Meinung Idomeni - Eine Welt auf der Flucht
Der Stand der Humanität lässt sich am Umgang mit den Flüchtlingen ermessen. Sie haben nicht mal mehr eine Heimat, sie sind vogelfrei und allen niederen Instinkten ausgeliefert, derer der Mensch fähig ist.
Das Ergebnis schon einer oberflächlichen Betrachtung ist: Der Stand der Humanität in der Welt ist schlecht.
Es reicht in vielen Ländern noch zur Erstversorgung mit Wasser und Brot. Es reicht auch noch zur blanken Lebensrettung, etwa auf dem Mittelmeer. Es reicht nicht mehr zur dauerhaften Hilfe und Aufnahme und erst recht nicht zu einem empathischen Umgang. Die Flüchtlinge werden hin- und hergeschoben, niemand will sie auf Dauer haben. Refugees not welcome. Kenia will das weltweit größte Lager in Dadaab räumen, Griechenland macht es gerade in Idomeni. Das deutsche Herz für Flüchtlinge war zwar zunächst größer. Doch als der Zuzug im letzten Jahr eine Größenordnung von einem Prozent der Bevölkerung überstieg, war auch hierzulande Schluss. Ein Prozent - das heißt ein einziger Flüchtling in einem Dorf mit 100 Einwohnern. Und schon ging es in einem der reichsten Länder der Erde politisch drunter und drüber als stehe der Weltuntergang bevor.
Natürlich muss sich jede Nation vor Überforderung schützen. Aber so weit ist Europa noch lange nicht, so weit ist keine der wohlhabenden Nationen. Es findet bei ihnen eine enorme gedankliche Verdrängung statt: Man vergisst, dass man selbst genauso betroffen sein könnte, und sei es durch eine Naturkatastrophe. Und gibt deshalb den Verzweifelten selbst die Schuld an ihrer Lage. In Ostdeutschland und Osteuropa, wo viele Bürger vor nicht einmal 27 Jahren selbst noch in ein besseres Leben zu fliehen versuchten, ist diese Verdrängung besonders groß. In Istanbul hat jetzt eine Nothilfekonferenz stattgefunden. Sie war ein erster Anfang. Sie hat gezeigt, dass es eine internationale Verantwortung für die Flüchtlinge gibt, von der sich niemand frei machen kann.

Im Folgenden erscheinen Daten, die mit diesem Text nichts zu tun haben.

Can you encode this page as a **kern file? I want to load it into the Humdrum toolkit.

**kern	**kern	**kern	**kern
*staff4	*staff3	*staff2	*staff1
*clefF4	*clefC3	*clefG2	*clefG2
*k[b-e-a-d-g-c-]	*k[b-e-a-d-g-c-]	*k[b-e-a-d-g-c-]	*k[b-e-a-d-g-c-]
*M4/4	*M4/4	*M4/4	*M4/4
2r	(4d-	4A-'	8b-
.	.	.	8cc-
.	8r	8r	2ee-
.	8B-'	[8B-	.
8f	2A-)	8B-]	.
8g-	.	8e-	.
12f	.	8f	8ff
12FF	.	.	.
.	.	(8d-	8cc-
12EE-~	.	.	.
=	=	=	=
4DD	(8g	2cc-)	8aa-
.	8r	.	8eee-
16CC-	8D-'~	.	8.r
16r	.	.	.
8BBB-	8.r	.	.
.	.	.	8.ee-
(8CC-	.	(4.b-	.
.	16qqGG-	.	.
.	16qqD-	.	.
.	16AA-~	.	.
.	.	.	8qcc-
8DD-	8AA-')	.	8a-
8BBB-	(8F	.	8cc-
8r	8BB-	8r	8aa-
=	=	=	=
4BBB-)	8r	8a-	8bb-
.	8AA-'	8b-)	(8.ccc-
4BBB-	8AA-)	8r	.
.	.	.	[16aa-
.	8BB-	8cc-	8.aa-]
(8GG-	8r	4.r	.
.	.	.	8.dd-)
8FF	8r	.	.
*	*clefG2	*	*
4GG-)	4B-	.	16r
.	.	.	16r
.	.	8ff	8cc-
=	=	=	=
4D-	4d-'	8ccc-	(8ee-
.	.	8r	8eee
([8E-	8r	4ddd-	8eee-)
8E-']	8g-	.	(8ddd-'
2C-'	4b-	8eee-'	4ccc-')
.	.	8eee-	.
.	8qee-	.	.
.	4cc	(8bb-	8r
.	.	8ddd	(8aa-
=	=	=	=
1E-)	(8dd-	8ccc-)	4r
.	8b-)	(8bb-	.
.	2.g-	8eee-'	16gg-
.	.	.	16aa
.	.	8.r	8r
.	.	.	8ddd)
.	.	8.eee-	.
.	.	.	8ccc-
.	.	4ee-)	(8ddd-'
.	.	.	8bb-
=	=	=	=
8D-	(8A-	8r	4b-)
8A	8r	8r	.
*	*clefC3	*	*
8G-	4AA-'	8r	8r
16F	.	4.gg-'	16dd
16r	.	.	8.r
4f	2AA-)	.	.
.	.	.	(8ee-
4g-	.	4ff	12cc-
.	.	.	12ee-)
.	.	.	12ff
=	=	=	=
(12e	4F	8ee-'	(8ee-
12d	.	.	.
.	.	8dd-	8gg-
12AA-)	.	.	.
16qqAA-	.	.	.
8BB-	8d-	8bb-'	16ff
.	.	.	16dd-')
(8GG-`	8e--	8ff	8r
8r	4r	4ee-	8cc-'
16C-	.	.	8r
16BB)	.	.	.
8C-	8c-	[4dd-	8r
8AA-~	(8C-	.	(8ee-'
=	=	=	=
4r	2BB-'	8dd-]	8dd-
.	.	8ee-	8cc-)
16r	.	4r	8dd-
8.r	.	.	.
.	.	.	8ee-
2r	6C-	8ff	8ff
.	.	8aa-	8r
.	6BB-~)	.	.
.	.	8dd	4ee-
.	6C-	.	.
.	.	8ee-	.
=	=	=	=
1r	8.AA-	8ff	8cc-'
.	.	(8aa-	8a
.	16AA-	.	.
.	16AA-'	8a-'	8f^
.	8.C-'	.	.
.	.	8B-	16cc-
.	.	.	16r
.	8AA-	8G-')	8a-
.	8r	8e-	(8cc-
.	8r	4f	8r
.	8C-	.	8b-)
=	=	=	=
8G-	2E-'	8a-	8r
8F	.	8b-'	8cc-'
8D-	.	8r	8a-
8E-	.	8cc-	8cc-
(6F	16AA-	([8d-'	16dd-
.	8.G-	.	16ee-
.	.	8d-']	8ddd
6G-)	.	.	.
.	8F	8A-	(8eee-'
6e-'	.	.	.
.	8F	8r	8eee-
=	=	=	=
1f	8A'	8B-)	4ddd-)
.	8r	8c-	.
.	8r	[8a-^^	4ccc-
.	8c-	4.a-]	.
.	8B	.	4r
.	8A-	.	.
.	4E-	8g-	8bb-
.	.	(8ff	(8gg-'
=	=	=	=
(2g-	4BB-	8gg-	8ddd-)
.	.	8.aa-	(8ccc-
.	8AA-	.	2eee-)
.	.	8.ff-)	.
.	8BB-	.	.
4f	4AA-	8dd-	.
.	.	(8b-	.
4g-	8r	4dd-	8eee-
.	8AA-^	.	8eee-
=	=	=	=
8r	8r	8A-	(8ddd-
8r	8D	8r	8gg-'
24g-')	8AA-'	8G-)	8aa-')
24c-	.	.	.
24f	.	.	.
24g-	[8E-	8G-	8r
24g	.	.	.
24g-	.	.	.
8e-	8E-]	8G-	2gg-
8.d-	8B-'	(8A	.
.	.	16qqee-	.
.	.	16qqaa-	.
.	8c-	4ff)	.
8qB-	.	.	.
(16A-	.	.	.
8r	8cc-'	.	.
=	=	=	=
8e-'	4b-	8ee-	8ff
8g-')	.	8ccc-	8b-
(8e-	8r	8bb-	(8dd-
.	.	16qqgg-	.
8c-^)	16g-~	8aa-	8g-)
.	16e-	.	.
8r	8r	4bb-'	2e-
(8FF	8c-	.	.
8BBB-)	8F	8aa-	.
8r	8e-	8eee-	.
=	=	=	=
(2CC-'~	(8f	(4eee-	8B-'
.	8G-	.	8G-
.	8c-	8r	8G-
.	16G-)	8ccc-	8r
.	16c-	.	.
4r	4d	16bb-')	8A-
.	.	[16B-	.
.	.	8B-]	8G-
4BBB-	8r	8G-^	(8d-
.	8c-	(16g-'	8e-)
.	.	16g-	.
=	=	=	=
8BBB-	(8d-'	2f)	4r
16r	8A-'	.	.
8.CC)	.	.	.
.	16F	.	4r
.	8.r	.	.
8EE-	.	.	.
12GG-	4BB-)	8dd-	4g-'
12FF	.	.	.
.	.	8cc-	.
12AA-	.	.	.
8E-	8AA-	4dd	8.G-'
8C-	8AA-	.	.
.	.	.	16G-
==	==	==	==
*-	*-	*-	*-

Schuld an der Lage der Flüchtlinge ist nämlich auch die Unfähigkeit der Staatengemeinschaft, Mechanismen und Organisationen zu schaffen, die Konflikte lösen können. Von den Vereinten Nationen bis zu regionalen Bündnissen. Stattdessen liefert man Waffen. Schuld an der Lage ist auch der ökologische und ökonomische Raubbau, der von den Industrienationen in den Entwicklungsländern betrieben oder angetrieben wird. Die jetzigen 60 Millionen Flüchtlinge weltweit sind noch überwiegend Bürgerkriegs- und Armutsflüchtlinge. Die Flüchtlinge des großen Klimawandels werden bald dazukommen. Dann werden viel, viel mehr unterwegs sein. Und sie werden all das CO2 nicht selbst ausgestoßen haben.